What I love about “Literacy and Longing in LA” (a novel by Jennifer Kaufman and Karen Mack) are the literary references to not only books I personally love – in one paragraph she mentions Madame Bovary, Anna Karenina, The End of the Affair, Wuthering Heights, and A Farewell to Arms – but books that I am now making a list of to read. I’m always looking for something amazing to discover.
At twenty-eight-years-old, Amanda and I both have pretty extensive libraries in our apartments. Our friendship was founded on our long talks about our favorite novels or non-fiction indulgences. We sometimes read the same book together, like when we tackled Anna Karenina when we were at Emerson College. When we met, Amanda and I immediately liked each other. We realized we had found someone else who shared not only an obsession with books and the written word, but who was also striving to become a writer. We are each other’s biggest fan. She is an amazing poet and short story writer. Her poetry sends you back against the wall.

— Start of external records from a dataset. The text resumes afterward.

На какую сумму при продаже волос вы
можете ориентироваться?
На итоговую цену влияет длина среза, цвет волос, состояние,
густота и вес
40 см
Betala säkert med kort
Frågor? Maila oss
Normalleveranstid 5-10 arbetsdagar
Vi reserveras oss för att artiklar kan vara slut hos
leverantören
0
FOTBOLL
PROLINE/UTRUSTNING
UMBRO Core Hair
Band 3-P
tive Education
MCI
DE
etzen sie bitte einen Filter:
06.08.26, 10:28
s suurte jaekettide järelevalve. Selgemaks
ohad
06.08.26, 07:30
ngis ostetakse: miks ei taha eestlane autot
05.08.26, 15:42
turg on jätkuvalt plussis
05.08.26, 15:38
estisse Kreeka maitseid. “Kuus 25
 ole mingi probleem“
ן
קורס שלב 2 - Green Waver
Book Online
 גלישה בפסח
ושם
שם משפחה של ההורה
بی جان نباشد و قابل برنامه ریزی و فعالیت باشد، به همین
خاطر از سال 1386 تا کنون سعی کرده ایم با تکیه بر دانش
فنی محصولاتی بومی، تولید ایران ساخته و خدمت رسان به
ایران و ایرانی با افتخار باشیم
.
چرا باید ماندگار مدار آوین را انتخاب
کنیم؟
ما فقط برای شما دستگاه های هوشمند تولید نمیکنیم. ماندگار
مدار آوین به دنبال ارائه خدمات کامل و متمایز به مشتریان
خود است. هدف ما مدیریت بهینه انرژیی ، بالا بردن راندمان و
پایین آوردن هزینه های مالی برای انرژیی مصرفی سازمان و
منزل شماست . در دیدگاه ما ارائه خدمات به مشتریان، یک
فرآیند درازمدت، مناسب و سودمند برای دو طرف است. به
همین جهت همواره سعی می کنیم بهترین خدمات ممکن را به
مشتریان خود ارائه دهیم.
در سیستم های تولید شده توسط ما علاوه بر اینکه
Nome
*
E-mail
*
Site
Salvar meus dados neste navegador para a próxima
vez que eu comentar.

Last time I counted I have more than SIX HUNDRED books in my office. Some of which (nearly two hundred of them) came from my Father’s den library back in our house in Newport, Rhode Island. After he died in 2005, we sold the house and Mother moved to Florida. I went into his library, which had a wall of books – thousands of them – and I picked out the books that I wanted to keep before the Naval War College came in and took the rest of the books away.
My Father had been many things in his life. A 4-tour of duty Vietnam Veteran, a UN Peace Keeper in Jerusalem, one of the Consultants to the Shaw in Iran in ‘78, and a diplomat in Malaysia and Russia, as well as a student and a teacher at the Naval War College. He never got his PhD, but he did have three Masters degrees. One was in International Relations, I think. Over the years, he had created a magnificent library of military and historical books from which he taught his classes or from which he got inspiration for his lectures. He had actually lectured a few years before he died at Oxford University in England.
Although I am far from being depressed like Dora in “Literacy and Longing in LA,” I do find reading, like watching films, to be a wonderful get away. Especially during this time in my life when all I really want to do is sublet my apartment, postpone my film, fly to France and “get to know” Paris and the countryside in a two to three month courtship. I want to court Paris. Date her. Have a love affair with the city.
I want to do that one country at a time. Maybe after France, I will go to Italy or Germany or Ireland. I have a story that I want to write that partially takes place in Malaysia and, for the last three years, I have wanted (intended) to go back to my childhood city and get to know the country again. While there I would also travel to Thailand, Singapore, Vietnam, Bali, Borneo, and maybe even travel up to China and Japan. Spend a couple months traveling throughout the area.
Before I take this trip, I will start learning French again – Berlitz course? – and inhale books about France, about Paris, about particular historical and artistic figures and books that are written by French writers, as well as “visitors of the area,” ex-pats, etc. On my trip to Prague, I stayed with my friend, Jamie, and her boyfriend, Jack, who are both ex-pats (from America and England, respectively) living in the Czech Republic teaching English. This was the ideal set-up (for me at least.) I got to stay at a friend’s apartment, have that base, and explore the city on my own. I would love to do that again and again all over the World. But I guess once you set-up a “basecamp,” rent an apartment or a room, you might feel more comfortable about your stability, although the instability of travel is also enticing.
When I do travel next, I will create my own travel book of odd, obscure information that only I would appreciate and “follow” a somewhat loosely planned agenda, but be excited about the unknown of traveling in a country, possibly alone… I like the idea of going to France by myself, but then again, I might change my mind as the date approaches. It is also a dream of mine to travel the World with someone special. It brings a whole other element to the trip when you can share it with someone else.